The taste for quotations (and for the juxtaposition of incongruous quotations) is a Surrealist taste. Thus, Walter Benjamin ‐ whose Surrealist sensibility is the most profound of anyone’s on record – was a passionate collector of quotations.  In her magisterial essay on Benjamin, Hannah Arendt recounts that “nothing was more characteristic of him in the thirties than the little black notebooks with black covers which he always carried with him and which he tirelessly entered in the form of quotations what daily living and reading netted him in the way of ‘pearls’ and ‘coral.’ On occasion he read from them aloud, showed them around like items from a choice and precious  collection.” Though collecting quotations could be considered as merely an ironic mimetism – victimless collecting, as it were – this should not be taken to mean that Benjamin disapproved of, or did not indulge in, the real thing. For it was Benjamin’s conviction that reality itself invited – and vindicated – the once heedless, inevitably destructive ministrations of the collector.  In a world that is well on its way to becoming one vast quarry, the collector becomes someone engaged in a pious work of salvage.

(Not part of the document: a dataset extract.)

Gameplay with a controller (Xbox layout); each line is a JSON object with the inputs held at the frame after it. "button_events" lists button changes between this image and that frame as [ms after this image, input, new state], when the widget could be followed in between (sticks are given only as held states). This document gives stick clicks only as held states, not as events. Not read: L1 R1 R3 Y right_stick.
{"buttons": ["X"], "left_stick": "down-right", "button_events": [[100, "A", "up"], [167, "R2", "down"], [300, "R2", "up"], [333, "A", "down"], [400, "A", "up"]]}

The course of modern history having already sapped the traditions and shattered the living wholes in which precious objects once found their place, the collector may now in good conscience go about excavating the choicer, more emblematic fragments.

Susan Sontag, On Photography, 1977, pp. 75 ‐ 76

 

I was as hollow and empty as the spaces between the stars. When I got home I mixed a stiff one and stood by the open window in the living-room and sipped it and listened to the ground swell of traffic on Laurel Canyon Boulevard and looked at the glare of the big, angry city hanging over the shoulder of the hills through which the boulevard had been cut. Far off the banshee wail of the police or fire sirens rose and fell, never for very long completely silent. Twenty-four hours a day somebody is running, somebody else is trying to catch him.

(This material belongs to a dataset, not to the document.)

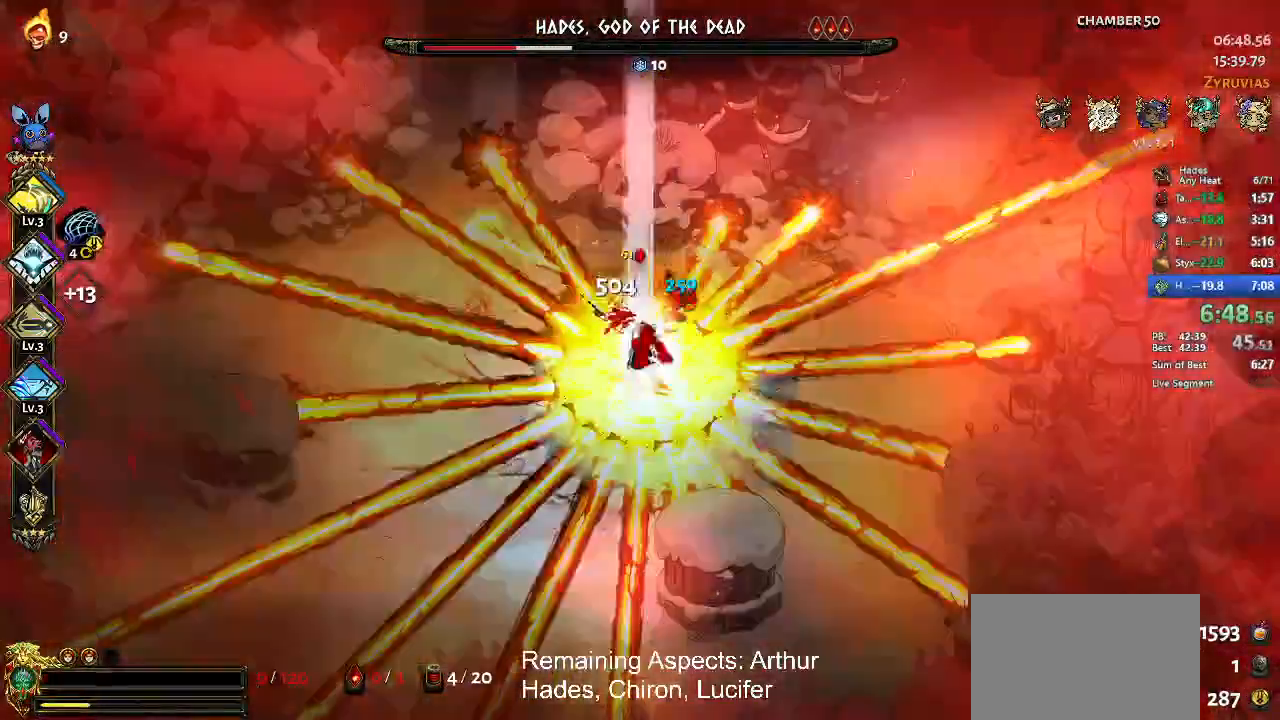
{"buttons": ["X"], "left_stick": "down-right", "button_events": [[233, "A", "down"], [300, "A", "up"], [400, "X", "up"], [467, "X", "down"]]}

Raymond ChandlerThe Long Goodbye, London: Hamish Hamilton, 1953

 

The ordinary practitioners of the city live “down below,” below the thresholds at which visibility begins. They walk – an elementary form of this experience of the city; they are walkers, Wandersmanner, whose bodies follow the thicks and thins of an urban “text” they write without beginning to read it. These practitioners make use of spaces that cannot be seen; their knowledge of them is as blind as that of lovers in each other’s arms. The paths that correspond in this intertwining, unrecognised poems in which each body is an element signed by many others, elude legibility. It is as though the practices organising a bustling city were characterised by their blindness. The networks of these moving, intersecting writings compose a manifold story that has neither author nor spectator, shaped out of fragments of trajectories and alterations of spaces: in relation to representations, it remains daily and indefinitely other.

Michel de Certeau, The Practice of Everyday Life, p.93

 

Night has its own hierarchy, composed of those who hide or go unnoticed in the daytime. During the day, they sleep or recede into the masonry or are invisible to optimistic and responsible parties or pose as something they are not. The maimed and disfigured are visible to the rest of the population only after nightfall; then the eye can’t stray off in another direction, Prostitutes sleep during the day, as do pimps and footpads and moll‐buzzers and horse‐poisoners and mayhem artists. Swindlers during the day look like bank clerks, and fences like shopkeepers. These can be seen at night, not working, but spending their take in saloon and disorderly houses.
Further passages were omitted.